WHAT YOU HAVE TO DO:
Copy these lines word for word.

Saved entries:
--- START ---

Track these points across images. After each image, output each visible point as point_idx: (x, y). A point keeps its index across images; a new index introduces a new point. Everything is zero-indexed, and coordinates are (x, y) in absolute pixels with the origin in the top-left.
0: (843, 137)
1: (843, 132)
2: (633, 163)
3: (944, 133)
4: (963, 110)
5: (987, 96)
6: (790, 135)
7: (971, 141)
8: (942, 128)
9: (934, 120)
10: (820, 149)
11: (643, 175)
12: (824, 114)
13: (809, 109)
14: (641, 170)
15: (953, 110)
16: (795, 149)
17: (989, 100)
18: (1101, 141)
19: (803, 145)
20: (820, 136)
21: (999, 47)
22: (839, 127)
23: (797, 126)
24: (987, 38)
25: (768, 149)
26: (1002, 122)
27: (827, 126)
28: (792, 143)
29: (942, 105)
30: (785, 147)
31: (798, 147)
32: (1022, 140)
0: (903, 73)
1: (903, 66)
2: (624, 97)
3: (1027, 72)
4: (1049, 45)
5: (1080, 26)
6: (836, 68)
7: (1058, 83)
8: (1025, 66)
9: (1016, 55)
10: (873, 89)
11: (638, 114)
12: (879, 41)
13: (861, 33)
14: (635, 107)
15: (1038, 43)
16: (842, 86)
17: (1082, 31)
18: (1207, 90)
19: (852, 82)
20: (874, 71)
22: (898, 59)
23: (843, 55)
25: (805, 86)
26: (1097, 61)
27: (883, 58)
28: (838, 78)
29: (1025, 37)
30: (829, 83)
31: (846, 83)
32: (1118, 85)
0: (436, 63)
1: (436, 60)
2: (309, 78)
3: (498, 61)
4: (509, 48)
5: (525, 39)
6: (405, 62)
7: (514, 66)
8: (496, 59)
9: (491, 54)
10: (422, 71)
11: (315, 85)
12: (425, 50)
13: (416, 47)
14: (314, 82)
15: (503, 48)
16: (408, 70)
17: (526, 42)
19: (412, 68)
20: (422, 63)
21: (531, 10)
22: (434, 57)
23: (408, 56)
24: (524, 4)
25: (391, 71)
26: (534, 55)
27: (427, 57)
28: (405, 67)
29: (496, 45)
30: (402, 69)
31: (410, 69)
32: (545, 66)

--- END ---

ANSWER TO THIS PROBLEM:
Track these points across images. After each image, output each visible point as point_idx: (x, y). A point keeps its index across images; a new index introduces a new point. Everything is zero-indexed, and coordinates are (x, y) in absolute pixels with the origin in the top-left.
0: (843, 137)
1: (843, 132)
2: (633, 163)
3: (944, 133)
4: (963, 110)
5: (987, 96)
6: (790, 135)
7: (971, 141)
8: (942, 128)
9: (934, 120)
10: (820, 149)
11: (643, 175)
12: (824, 114)
13: (809, 109)
14: (641, 170)
15: (953, 110)
16: (795, 149)
17: (989, 100)
18: (1101, 141)
19: (803, 145)
20: (820, 136)
21: (999, 47)
22: (839, 127)
23: (797, 126)
24: (987, 38)
25: (768, 149)
26: (1002, 122)
27: (827, 126)
28: (792, 143)
29: (942, 105)
30: (785, 147)
31: (798, 147)
32: (1022, 140)
0: (903, 73)
1: (903, 66)
2: (624, 97)
3: (1027, 72)
4: (1049, 45)
5: (1080, 26)
6: (836, 68)
7: (1058, 83)
8: (1025, 66)
9: (1016, 55)
10: (873, 89)
11: (638, 114)
12: (879, 41)
13: (861, 33)
14: (635, 107)
15: (1038, 43)
16: (842, 86)
17: (1082, 31)
18: (1207, 90)
19: (852, 82)
20: (874, 71)
22: (898, 59)
23: (843, 55)
25: (805, 86)
26: (1097, 61)
27: (883, 58)
28: (838, 78)
29: (1025, 37)
30: (829, 83)
31: (846, 83)
32: (1118, 85)
0: (436, 63)
1: (436, 60)
2: (309, 78)
3: (498, 61)
4: (509, 48)
5: (525, 39)
6: (405, 62)
7: (514, 66)
8: (496, 59)
9: (491, 54)
10: (422, 71)
11: (315, 85)
12: (425, 50)
13: (416, 47)
14: (314, 82)
15: (503, 48)
16: (408, 70)
17: (526, 42)
19: (412, 68)
20: (422, 63)
21: (531, 10)
22: (434, 57)
23: (408, 56)
24: (524, 4)
25: (391, 71)
26: (534, 55)
27: (427, 57)
28: (405, 67)
29: (496, 45)
30: (402, 69)
31: (410, 69)
32: (545, 66)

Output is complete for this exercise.